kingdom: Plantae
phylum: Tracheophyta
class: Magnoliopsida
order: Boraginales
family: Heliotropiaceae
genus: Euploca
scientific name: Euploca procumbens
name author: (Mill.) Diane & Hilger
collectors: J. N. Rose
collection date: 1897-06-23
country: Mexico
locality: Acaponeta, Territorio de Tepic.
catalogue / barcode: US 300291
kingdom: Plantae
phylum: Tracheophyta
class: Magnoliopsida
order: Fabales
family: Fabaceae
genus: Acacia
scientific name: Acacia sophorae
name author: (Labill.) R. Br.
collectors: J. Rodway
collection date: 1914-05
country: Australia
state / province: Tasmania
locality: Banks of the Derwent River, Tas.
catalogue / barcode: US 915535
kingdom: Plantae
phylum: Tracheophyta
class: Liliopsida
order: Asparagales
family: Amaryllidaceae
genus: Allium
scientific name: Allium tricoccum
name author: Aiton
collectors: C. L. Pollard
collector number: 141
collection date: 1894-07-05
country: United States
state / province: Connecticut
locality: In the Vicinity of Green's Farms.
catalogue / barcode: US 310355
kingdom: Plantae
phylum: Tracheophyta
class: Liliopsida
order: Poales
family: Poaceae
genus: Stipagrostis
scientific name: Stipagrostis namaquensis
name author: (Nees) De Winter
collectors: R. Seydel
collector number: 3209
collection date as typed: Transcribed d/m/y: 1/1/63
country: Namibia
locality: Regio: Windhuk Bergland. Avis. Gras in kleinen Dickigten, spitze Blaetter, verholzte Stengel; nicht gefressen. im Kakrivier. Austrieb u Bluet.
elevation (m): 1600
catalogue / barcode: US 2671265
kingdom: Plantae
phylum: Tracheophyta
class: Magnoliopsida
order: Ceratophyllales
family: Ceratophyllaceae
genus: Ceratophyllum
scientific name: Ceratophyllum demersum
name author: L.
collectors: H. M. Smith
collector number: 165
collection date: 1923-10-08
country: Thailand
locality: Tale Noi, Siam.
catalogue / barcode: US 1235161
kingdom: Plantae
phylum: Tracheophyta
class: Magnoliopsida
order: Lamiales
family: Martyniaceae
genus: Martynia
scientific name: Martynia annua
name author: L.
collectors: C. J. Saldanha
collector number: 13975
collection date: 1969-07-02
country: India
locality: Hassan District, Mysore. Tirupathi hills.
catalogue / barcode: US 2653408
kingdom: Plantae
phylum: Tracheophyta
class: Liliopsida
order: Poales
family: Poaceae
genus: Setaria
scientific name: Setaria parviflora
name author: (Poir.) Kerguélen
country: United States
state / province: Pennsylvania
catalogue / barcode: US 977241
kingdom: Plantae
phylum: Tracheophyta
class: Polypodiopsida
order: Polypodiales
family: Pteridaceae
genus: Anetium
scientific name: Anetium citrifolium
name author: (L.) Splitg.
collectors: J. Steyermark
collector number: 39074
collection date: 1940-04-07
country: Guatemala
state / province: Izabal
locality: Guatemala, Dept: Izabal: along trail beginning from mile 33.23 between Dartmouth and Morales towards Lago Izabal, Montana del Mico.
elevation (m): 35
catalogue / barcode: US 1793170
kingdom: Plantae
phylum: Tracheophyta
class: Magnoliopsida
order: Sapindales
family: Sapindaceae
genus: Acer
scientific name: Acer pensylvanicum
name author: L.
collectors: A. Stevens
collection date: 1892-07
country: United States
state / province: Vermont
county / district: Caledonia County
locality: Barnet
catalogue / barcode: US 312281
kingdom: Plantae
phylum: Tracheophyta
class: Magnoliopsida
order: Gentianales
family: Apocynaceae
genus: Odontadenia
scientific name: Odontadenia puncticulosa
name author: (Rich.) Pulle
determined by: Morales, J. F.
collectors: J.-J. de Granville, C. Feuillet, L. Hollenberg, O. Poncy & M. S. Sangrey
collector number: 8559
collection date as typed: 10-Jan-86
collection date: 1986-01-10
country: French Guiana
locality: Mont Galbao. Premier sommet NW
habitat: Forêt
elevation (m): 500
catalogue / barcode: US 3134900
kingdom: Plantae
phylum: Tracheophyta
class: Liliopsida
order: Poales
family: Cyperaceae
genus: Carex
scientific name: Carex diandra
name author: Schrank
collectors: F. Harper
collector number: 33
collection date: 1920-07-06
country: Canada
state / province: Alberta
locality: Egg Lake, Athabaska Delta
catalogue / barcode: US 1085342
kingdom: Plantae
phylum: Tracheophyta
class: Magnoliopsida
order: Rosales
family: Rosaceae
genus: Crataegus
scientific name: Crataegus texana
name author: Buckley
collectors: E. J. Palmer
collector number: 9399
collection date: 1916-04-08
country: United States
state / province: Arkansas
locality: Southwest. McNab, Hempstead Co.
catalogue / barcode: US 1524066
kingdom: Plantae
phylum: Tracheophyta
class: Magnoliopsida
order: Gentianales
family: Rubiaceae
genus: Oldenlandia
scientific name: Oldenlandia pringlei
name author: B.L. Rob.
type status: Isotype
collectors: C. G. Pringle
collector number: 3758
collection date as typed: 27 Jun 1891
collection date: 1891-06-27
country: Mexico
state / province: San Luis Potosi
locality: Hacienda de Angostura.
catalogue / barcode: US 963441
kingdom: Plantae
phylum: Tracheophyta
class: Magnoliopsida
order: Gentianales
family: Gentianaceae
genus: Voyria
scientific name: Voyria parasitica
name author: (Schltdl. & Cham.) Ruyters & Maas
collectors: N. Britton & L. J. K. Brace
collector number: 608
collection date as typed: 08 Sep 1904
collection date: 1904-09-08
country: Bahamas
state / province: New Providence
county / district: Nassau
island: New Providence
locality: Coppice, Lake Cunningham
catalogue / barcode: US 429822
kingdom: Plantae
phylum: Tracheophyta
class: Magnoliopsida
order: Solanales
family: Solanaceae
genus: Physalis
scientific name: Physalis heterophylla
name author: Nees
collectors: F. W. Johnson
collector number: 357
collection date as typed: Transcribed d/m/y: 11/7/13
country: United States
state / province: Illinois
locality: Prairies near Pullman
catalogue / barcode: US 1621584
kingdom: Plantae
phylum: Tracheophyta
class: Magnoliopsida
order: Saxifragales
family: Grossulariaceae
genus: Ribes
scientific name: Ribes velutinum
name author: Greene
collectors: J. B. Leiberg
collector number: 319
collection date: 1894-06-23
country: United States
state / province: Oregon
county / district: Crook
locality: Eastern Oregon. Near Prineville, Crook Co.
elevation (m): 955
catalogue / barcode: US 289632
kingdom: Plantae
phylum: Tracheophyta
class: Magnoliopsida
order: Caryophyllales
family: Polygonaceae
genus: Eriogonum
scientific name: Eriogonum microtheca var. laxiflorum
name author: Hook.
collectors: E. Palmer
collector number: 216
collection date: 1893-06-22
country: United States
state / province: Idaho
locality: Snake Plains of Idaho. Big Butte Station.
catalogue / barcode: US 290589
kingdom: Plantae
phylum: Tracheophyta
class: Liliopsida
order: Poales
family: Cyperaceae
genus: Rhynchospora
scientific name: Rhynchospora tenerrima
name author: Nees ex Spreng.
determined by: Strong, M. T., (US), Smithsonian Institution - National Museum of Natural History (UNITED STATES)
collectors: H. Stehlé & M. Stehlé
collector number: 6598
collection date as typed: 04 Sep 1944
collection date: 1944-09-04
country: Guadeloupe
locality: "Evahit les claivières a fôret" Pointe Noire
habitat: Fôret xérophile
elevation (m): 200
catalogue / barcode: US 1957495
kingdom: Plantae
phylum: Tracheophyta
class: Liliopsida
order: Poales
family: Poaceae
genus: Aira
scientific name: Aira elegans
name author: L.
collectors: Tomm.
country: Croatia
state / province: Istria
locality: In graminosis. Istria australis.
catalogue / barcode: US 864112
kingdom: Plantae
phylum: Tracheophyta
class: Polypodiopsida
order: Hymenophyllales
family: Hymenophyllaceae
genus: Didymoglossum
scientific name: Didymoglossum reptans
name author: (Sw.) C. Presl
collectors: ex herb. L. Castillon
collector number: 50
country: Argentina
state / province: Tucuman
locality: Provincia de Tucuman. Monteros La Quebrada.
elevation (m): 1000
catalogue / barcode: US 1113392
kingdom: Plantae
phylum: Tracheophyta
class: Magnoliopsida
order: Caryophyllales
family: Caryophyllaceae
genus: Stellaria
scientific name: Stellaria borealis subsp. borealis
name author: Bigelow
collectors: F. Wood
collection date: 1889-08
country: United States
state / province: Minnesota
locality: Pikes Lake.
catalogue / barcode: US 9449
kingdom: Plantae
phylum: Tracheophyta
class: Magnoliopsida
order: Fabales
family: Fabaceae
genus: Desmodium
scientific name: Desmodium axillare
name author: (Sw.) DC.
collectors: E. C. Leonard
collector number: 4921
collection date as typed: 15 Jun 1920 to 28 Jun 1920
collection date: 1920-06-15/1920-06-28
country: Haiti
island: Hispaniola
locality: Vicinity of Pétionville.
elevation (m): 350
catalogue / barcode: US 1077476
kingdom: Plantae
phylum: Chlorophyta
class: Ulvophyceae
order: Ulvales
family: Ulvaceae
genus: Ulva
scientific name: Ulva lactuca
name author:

→ **Problem details**: Retype the material without changes, from its first line through the line that contains "name author: Aiton", with both of those lines included.

→ **Reply**:
kingdom: Plantae
phylum: Tracheophyta
class: Magnoliopsida
order: Boraginales
family: Heliotropiaceae
genus: Euploca
scientific name: Euploca procumbens
name author: (Mill.) Diane & Hilger
collectors: J. N. Rose
collection date: 1897-06-23
country: Mexico
locality: Acaponeta, Territorio de Tepic.
catalogue / barcode: US 300291
kingdom: Plantae
phylum: Tracheophyta
class: Magnoliopsida
order: Fabales
family: Fabaceae
genus: Acacia
scientific name: Acacia sophorae
name author: (Labill.) R. Br.
collectors: J. Rodway
collection date: 1914-05
country: Australia
state / province: Tasmania
locality: Banks of the Derwent River, Tas.
catalogue / barcode: US 915535
kingdom: Plantae
phylum: Tracheophyta
class: Liliopsida
order: Asparagales
family: Amaryllidaceae
genus: Allium
scientific name: Allium tricoccum
name author: Aiton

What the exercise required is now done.